How Discounts are Supposed to Work
Having been in the business a while, how many times have you heard: "This is a huge job. We would like your best price"? I get this all the time. But why is this wrong, you would ask? Isn't it natural that when people buy a lot from you they expect to get discounts? It is... but.

It is natural to expect and give discounts if you are trading in something that you have sitting in inventory somewhere, and you can pull it out and deliver it. There are two reasons for discounts in this situation: with a smaller profit margin, the seller can make up the money by selling a greater number of individual items, and inventory costs money to store, so, if the discount given is less than the cost of keeping an inventory, it makes very good sense to get rid of it.

In the translation business, however, there is no inventory (unless someone would like to buy a translation I did for another client in a different field 5 years ago). If we were to compare our business with other fields of human endeavor, the closest would be manufacturing. We receive an order, we manufacture the translation, and we deliver to the customer by a certain deadline.

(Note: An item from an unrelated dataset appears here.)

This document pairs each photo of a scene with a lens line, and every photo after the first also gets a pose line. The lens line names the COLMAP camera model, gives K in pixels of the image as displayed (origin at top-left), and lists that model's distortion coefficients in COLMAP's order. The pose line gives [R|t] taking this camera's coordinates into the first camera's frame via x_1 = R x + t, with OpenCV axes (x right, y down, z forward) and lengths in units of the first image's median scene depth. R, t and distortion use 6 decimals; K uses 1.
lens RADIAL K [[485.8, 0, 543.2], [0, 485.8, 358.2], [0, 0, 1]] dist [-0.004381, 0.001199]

Let us look at how discounts work in manufacturing. If you order a batch of product, you factor in standard lead times which the manufacturer gives you as well as the price for the product (either unit or the entire batch) which you also get from the manufacturer. If you wish to avail yourself of the advantages of modern capitalism and you do not have a friendly manufacturer that you have worked with before and trust, you request offers from several manufacturers and select the one that appears to have the best price-to-value ratio. What manufacturers are looking for is capacity utilization. If you are able to keep their machinery and employees busy a certain percentage of the time without putting too much strain on the system, the manufacturer is likely to offer you a discount because he or she is able to make long-term and, usually, less expensive arrangements with suppliers and employees. If, on the other hand, you wish to shorten the lead time (or increase product quantity, which ultimately amounts to the same thing), you ask the manufacturer if it is feasible at all, and if it is, you pay a premium on the standard price.

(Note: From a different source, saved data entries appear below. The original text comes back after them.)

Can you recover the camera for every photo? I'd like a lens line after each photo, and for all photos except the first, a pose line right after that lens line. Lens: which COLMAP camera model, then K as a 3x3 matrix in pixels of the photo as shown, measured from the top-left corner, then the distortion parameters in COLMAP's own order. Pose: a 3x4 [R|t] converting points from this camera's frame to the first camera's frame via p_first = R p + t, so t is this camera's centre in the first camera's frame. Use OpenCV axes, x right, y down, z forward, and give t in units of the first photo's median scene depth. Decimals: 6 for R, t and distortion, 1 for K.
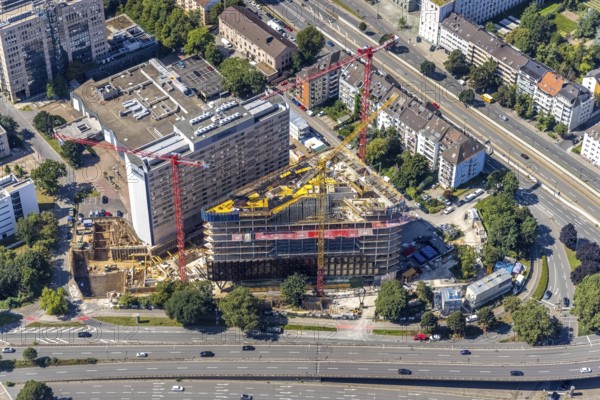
lens RADIAL K [[1138.7, 0, 300.0], [0, 1138.7, 200.0], [0, 0, 1]] dist [0.019051, -0.000857]
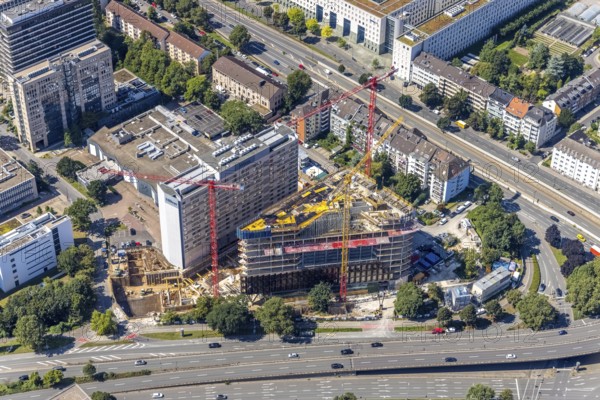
lens RADIAL K [[1076.4, 0, 300.0], [0, 1076.4, 200.0], [0, 0, 1]] dist [0.011265, 0.048279]
pose [[0.994977, -0.060511, 0.079740, -0.095194], [0.064874, 0.996469, -0.053309, 0.036029], [-0.076233, 0.058215, 0.995389, -0.045765]]
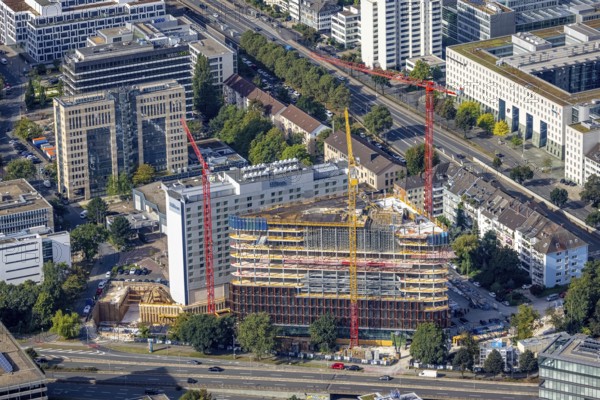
lens RADIAL K [[2248.7, 0, 300.0], [0, 2248.7, 200.0], [0, 0, 1]] dist [-0.214549, -1.974952]
pose [[0.977253, 0.049941, -0.206115, 0.309490], [-0.119534, 0.932504, -0.340805, 0.541654], [0.175183, 0.357691, 0.917261, -0.609243]]
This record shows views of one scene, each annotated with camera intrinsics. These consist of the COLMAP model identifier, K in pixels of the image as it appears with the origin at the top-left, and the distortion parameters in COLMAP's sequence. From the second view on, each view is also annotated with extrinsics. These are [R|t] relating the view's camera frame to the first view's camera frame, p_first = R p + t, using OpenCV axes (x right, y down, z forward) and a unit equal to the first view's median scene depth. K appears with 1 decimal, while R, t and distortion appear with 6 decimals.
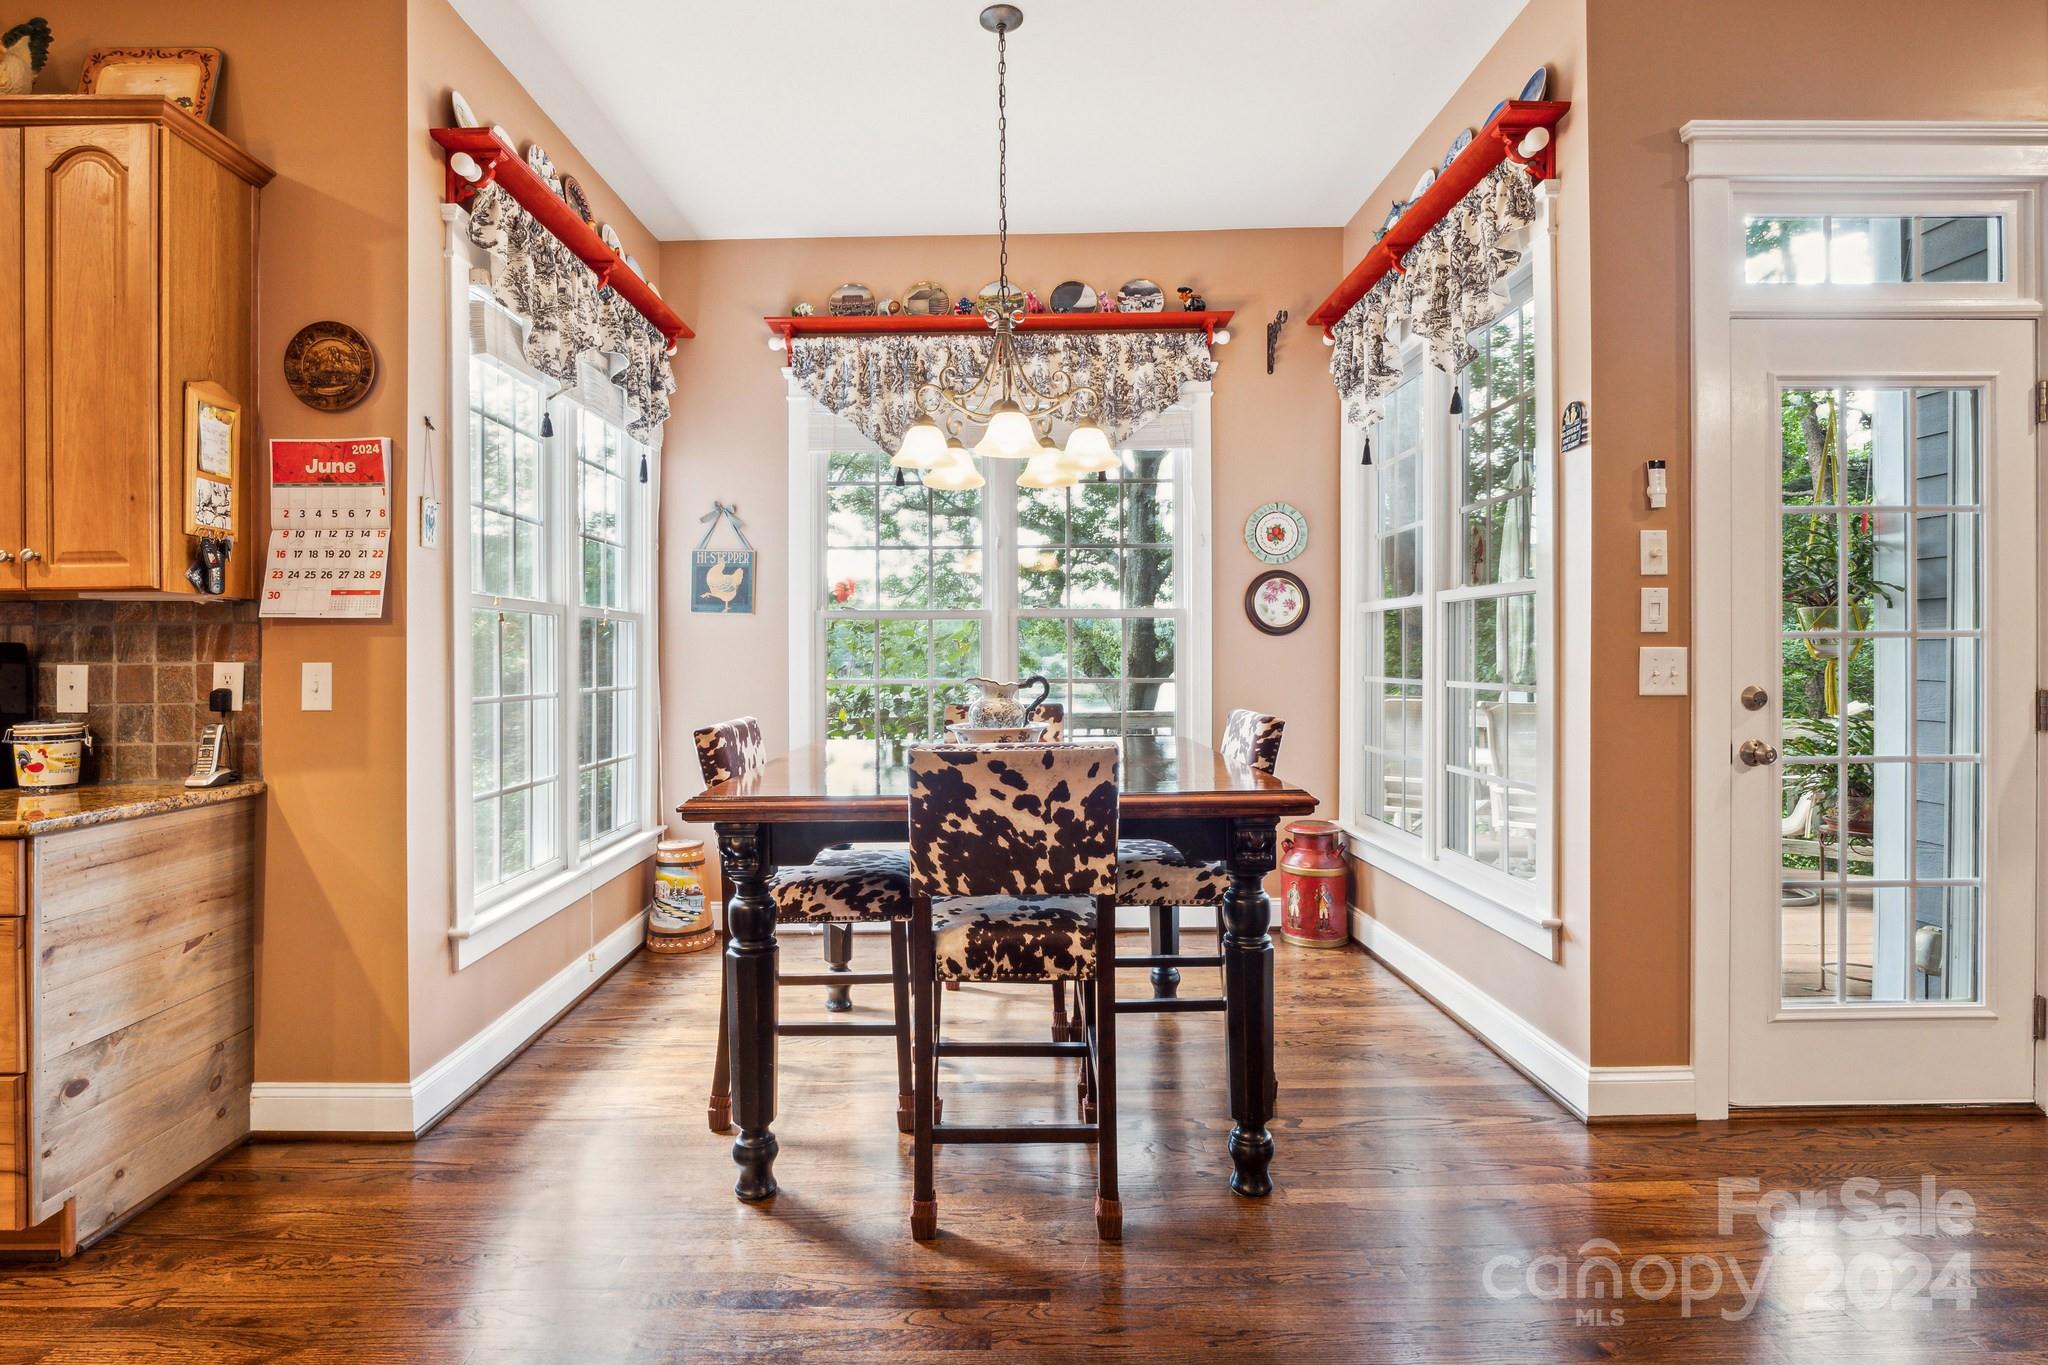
lens RADIAL K [[1010.4, 0, 991.5], [0, 1010.4, 657.1], [0, 0, 1]] dist [-0.016520, 0.001573]
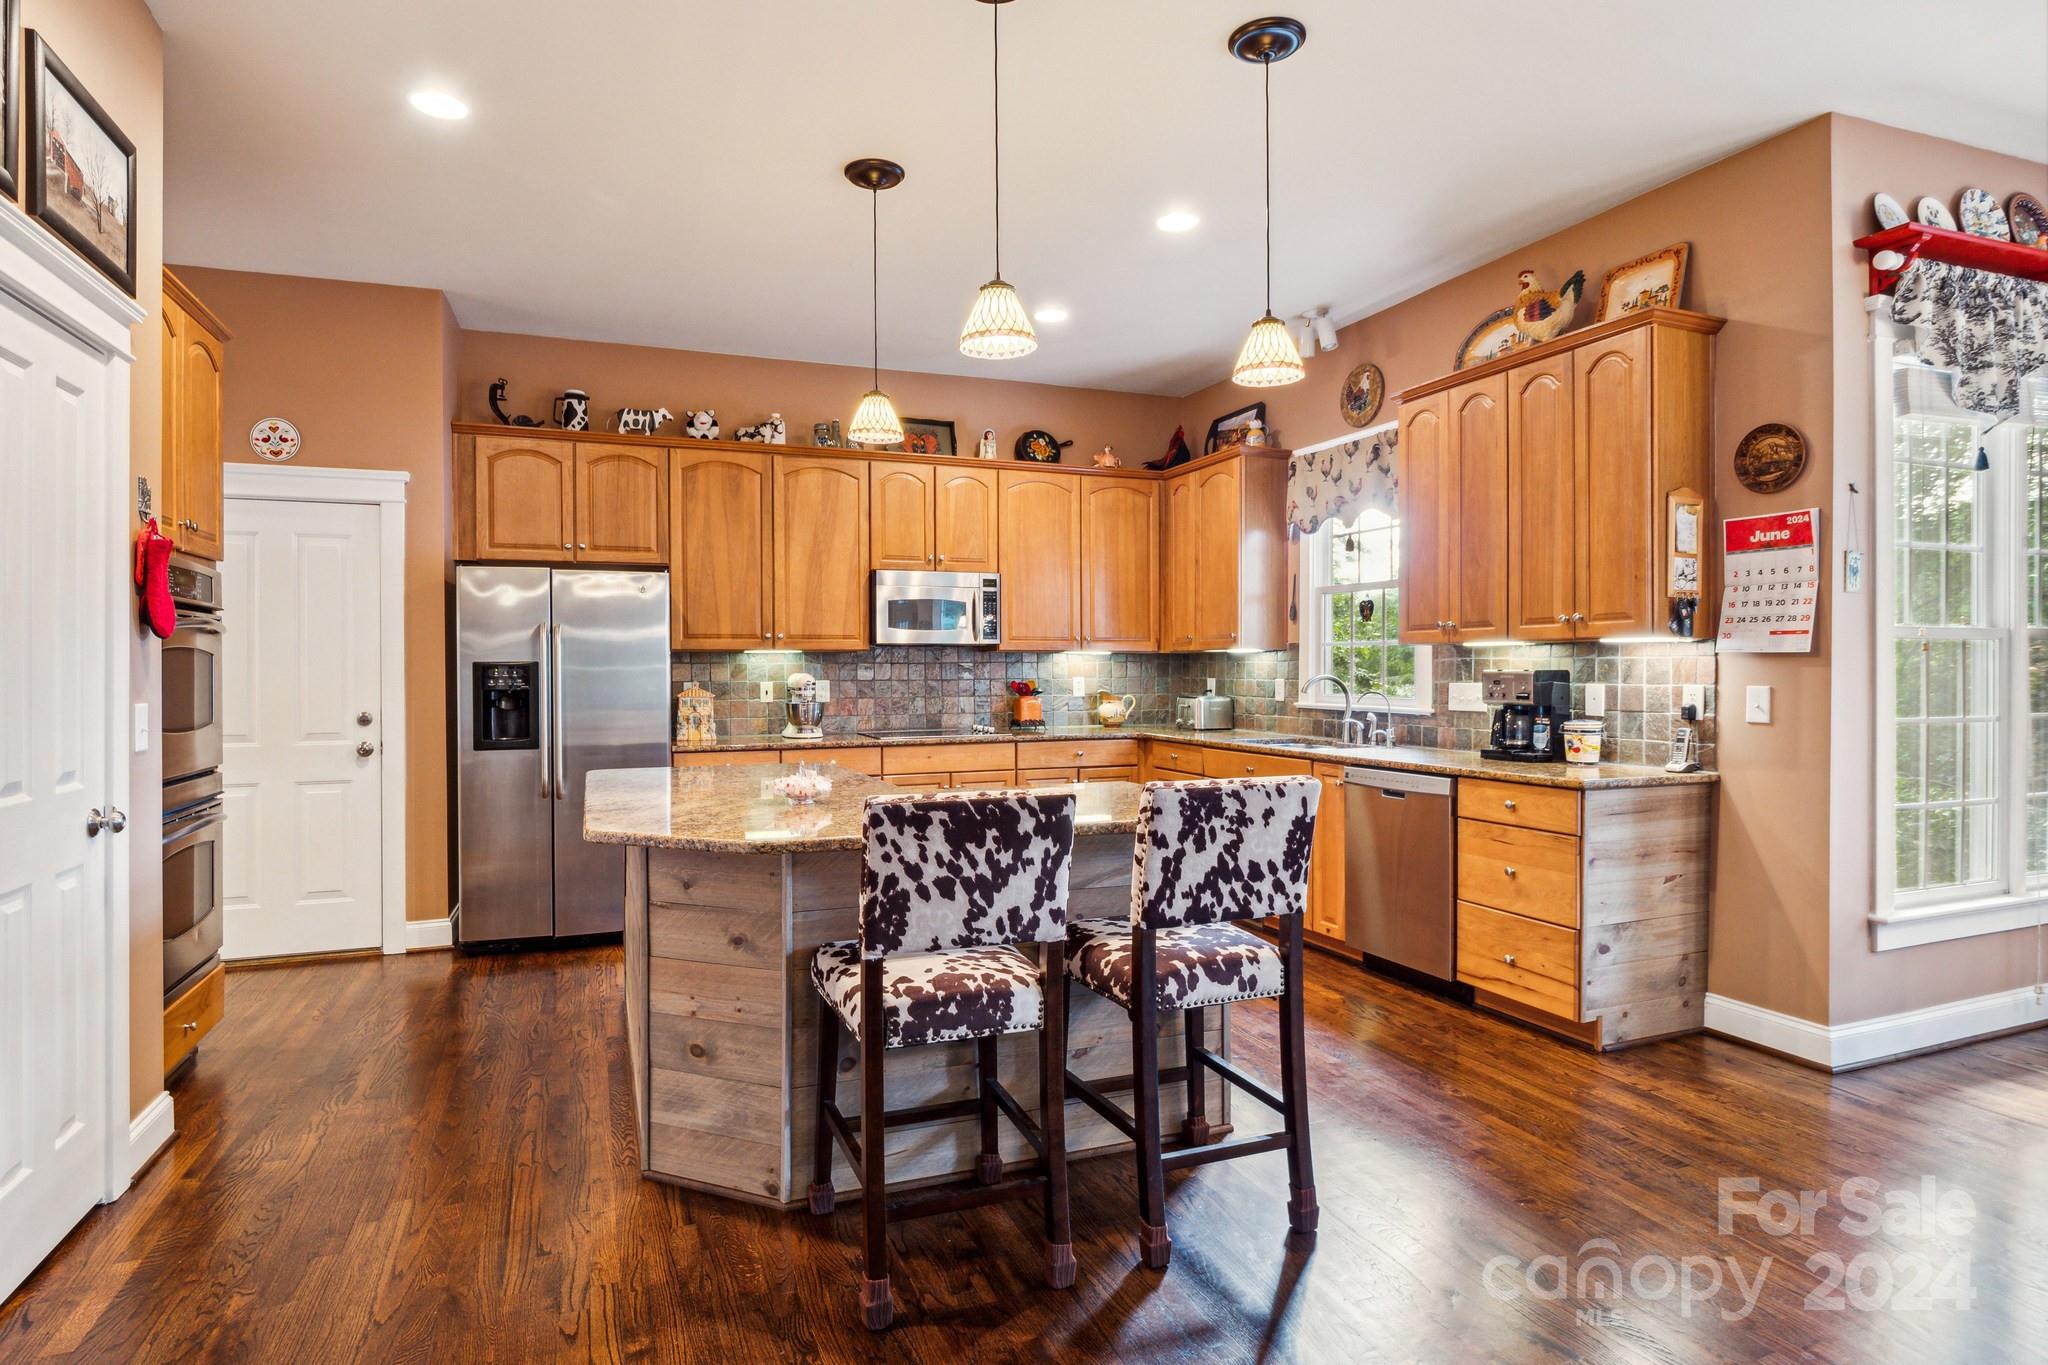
lens RADIAL K [[1087.7, 0, 1025.5], [0, 1087.7, 671.4], [0, 0, 1]] dist [-0.007314, 0.000721]
pose [[0.374613, 0.009131, -0.927136, 0.288452], [-0.000419, 0.999953, 0.009679, -0.027697], [0.927181, -0.003237, 0.374599, -0.428505]]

In the translation industry, if you work with agencies, what seems to happen most often is the agency and the end customer agree on a budget and the deadlines without first asking the actual manufacturer (language professional) and, if the job happens to be large, expect a discount to boot. However, larger jobs with shorter deadlines require more effort all around: in coordination, translation, and post-translation assembly. Hence, they should cost more, not less. Even for an individual translator, a job that requires longer hours and more work per hour should be more expensive, not cheaper.

For myself, I would be more inclined to come down on my price if offered small amounts of work on a regular basis that I can put down when something more lucrative comes along and resume once the higher-paying job is done.